Toutes ses prises de position n’ont pas été dans le droit-fil de sa réputation de «vieux lion libéral» (progressiste) : en bon catholique, Ted Kennedy fut longtemps opposé à l’avortement, avant de changer d’avis lorsque la Cour suprême l’autorisa en 1973. Mais ce privilégié a su rester fidèle à son image de meilleur ami des humbles, en se faisant le porte-parole de leur droit à la santé, à l’éducation, à un salaire minimum décent ou à une politique de l’immigration plus humaine. En politique étrangère, l’histoire retiendra qu’il fut en octobre 2002 l’un des vingt-trois sénateurs démocrates à voter contre la guerre en Irak.

La maladie, la souffrance physique et morale auront aussi révélé son courage. Ted Kennedy avait gardé des séquelles de ses graves blessures dans un accident d’avion privé en 1964, où un de ses collaborateurs et le pilote avaient trouvé la mort. Avant la détection de sa tumeur, il avait connu le cancer traité avec succès chez deux de ses trois enfants de son premier mariage avec Joan Bennett.

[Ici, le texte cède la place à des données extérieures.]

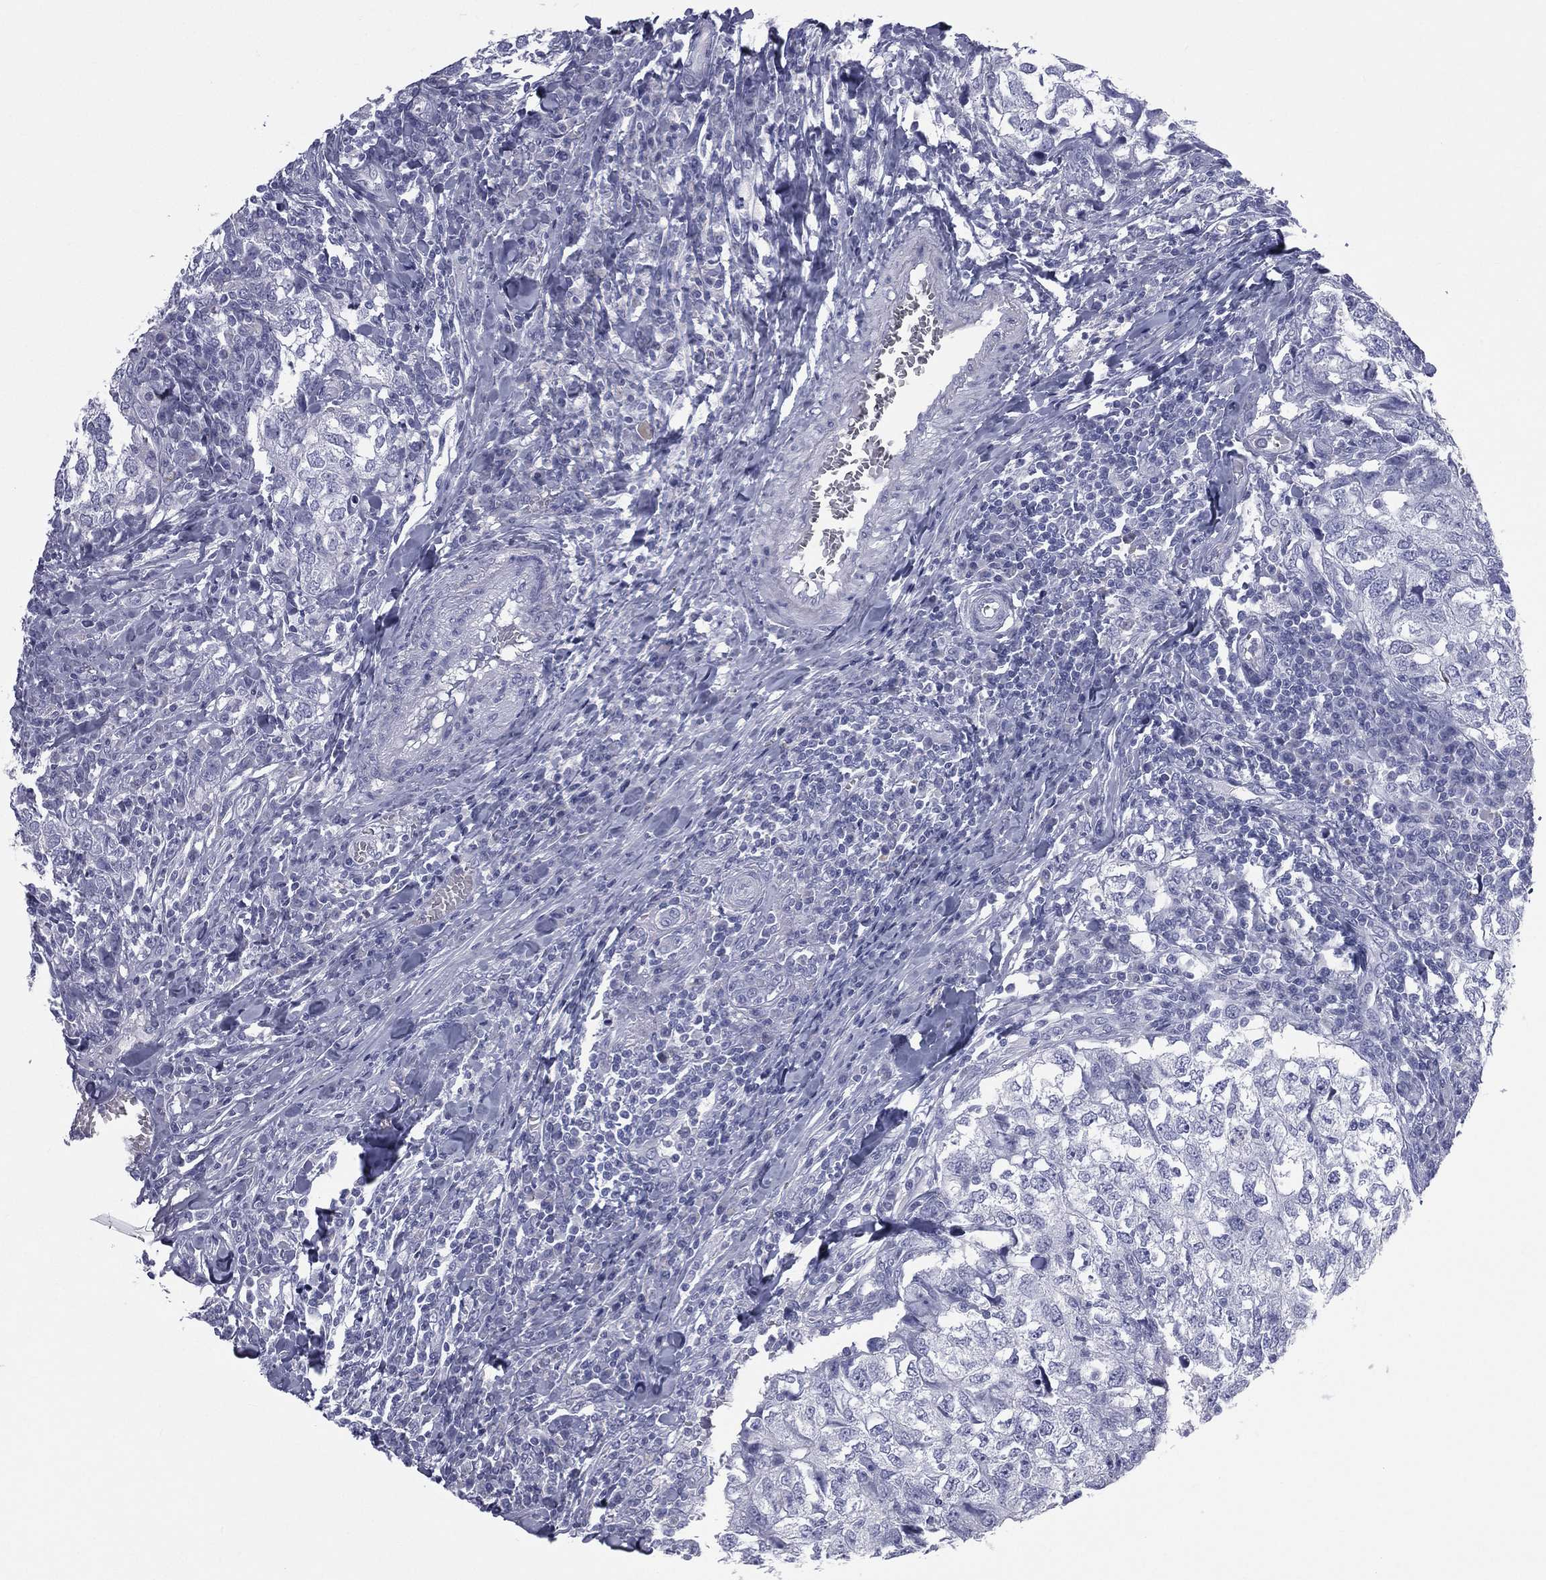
{"staining": {"intensity": "negative", "quantity": "none", "location": "none"}, "tissue": "breast cancer", "cell_type": "Tumor cells", "image_type": "cancer", "snomed": [{"axis": "morphology", "description": "Duct carcinoma"}, {"axis": "topography", "description": "Breast"}], "caption": "This is an immunohistochemistry micrograph of breast cancer (intraductal carcinoma). There is no positivity in tumor cells.", "gene": "MLN", "patient": {"sex": "female", "age": 30}}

C’est bien dans son tempérament qu’il avait opté, le 2 juin dernier, pour une intervention chirurgicale à haut risque. Après l’opération de trois heures et demie qu’il avait subie éveillé, il avait appelé sa seconde femme, Vicky, au téléphone pour lui dire, toujours optimiste, qu’il avait hâte de guérir pour aider Barack Obama à conquérir la Maison-Blanche. Un vieux rêve par procuration, en quelque sorte. À Denver, toute l’Amérique s’est reconnue dans ses paroles sinon dans sa cause : «L’espoir renaît. Et le rêve continue.»

» VIDEO – Ted Kennedy : «L’espoir resurgit et le rêve se poursuit»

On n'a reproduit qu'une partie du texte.